Information Commissioner Christopher Graham writes in his office’s annual report today: “Our grant-in-aid from the Ministry of Justice, which has been cut in every year since I became Information Commissioner in 2009, is simply not adequate for us to do the work we could and should be doing.”
In the year to 31 March 2014, the number of data protection cases the ICO received went up by 7 per cent and freedom of information (FoI) cases by 10 per cent on the previous 12 months. Its biggest caseload comes from enforcing the Privacy and Electronic Communications Regulation, which includes investigating nuisance phone calls and spam texts, and the volume of these complaints remained virtually unchanged at over 160,000.
The number of cases the ICO closed in each area went up by even more, suggesting that it is already successfully doing more with less, but its responsibilities are increasing exponentially.

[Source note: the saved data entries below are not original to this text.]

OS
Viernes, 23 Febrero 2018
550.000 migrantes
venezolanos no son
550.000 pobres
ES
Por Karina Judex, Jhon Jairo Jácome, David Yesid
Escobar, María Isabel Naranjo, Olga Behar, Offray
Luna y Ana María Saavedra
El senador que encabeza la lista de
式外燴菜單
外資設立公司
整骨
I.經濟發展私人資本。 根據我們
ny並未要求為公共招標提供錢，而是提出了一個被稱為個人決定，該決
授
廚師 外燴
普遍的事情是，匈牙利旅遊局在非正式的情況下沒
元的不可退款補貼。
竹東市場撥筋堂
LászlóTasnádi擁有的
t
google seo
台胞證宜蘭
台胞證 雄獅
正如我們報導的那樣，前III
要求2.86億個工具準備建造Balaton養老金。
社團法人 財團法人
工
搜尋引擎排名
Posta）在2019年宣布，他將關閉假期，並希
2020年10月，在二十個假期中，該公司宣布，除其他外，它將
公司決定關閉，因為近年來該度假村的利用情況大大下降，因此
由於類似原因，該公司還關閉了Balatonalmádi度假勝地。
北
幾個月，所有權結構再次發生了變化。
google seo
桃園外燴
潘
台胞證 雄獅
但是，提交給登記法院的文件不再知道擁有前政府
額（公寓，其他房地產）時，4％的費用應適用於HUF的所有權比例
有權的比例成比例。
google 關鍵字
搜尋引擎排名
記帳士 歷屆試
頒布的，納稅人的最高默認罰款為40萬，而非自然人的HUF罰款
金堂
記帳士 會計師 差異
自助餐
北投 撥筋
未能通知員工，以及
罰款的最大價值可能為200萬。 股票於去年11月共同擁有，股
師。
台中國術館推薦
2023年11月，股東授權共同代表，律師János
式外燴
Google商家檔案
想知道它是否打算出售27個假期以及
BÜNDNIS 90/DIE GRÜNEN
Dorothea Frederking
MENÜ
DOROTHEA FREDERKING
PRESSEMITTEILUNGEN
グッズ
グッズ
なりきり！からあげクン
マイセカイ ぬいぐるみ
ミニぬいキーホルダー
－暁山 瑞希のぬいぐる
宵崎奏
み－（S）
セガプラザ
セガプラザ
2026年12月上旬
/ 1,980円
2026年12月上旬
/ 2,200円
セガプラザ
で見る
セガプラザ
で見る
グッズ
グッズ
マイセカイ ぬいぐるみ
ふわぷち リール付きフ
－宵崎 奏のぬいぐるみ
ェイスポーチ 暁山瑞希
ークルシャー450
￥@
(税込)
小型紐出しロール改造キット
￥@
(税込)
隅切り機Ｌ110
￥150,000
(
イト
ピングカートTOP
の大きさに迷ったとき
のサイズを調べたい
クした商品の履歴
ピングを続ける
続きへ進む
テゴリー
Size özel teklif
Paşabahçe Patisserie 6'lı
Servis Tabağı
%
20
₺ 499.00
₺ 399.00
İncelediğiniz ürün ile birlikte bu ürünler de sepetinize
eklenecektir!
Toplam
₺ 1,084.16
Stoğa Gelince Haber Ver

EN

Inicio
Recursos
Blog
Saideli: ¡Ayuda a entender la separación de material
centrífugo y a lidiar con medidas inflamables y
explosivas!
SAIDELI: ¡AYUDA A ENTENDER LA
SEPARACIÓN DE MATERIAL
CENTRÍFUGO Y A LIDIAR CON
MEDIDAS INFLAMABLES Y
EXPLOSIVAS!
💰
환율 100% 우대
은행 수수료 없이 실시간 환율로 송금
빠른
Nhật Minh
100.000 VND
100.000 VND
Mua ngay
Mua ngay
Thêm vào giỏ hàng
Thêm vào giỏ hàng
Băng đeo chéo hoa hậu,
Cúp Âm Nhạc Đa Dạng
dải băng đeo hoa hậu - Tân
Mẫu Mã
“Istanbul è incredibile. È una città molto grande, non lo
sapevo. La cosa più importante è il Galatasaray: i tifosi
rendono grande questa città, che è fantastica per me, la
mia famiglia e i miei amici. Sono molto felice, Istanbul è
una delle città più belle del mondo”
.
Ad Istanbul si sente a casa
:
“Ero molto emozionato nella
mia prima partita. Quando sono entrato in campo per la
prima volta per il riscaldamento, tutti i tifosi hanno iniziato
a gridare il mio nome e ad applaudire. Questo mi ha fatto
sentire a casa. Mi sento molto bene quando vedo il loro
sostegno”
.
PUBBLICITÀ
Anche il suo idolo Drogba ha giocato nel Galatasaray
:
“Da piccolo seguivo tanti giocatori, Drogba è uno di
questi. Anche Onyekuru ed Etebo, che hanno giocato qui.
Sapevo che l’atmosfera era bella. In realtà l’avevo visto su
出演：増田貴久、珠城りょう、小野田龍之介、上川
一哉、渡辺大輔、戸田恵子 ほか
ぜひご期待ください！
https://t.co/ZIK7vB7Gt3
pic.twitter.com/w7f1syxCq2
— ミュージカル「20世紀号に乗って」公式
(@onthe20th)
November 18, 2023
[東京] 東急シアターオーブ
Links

The government plans to give the ICO more power to prosecute nuisance callers, which it will undoubtedly be expected to use. It’s also likely to have much more to do when the EU parliament passes its new data protection regulation, expected this year.
As Graham himself notes in the ICO annual report, there’s a need for strong enforcement of laws to build up public confidence in how brands and public bodies use people’s data. He claims that American whistleblower Edward Snowden’s revelations about state surveillance, the botched care.data government health scheme and “foot-dragging” from public bodies responding to FoI requests “make it more difficult to secure the necessary public support”.
He also criticises the transparency of commercial data practices, saying consumers “are fed up with being taken for fools by big brands and big business with their often opaque and tricky privacy statements”. The ICO needs the teeth – and the money – to change this status quo.
If it can’t, then don’t expect European judges and politicians to sit idly by. In two highly significant cases already this year, EU courts have stepped in to rule that European companies aren’t complying with existing data laws – once to tell Google it must delete out-of-date search results (the so-called ‘right to be forgotten’) and once to order internet and telecoms brands that they can’t keep holding consumers’ communications records without cause. The latter has prompted emergency legislation by the UK government, who want security services to be able to access this data.
The chances are that similar situations will only be more common in future, as EU laws become even more restrictive on what consumer data can be collected, processed and stored. It’s up to the ICO to ensure that British brands and organisations comply without the need for further European intervention, but without greater funds it’s a job they might not be capable of doing in the future.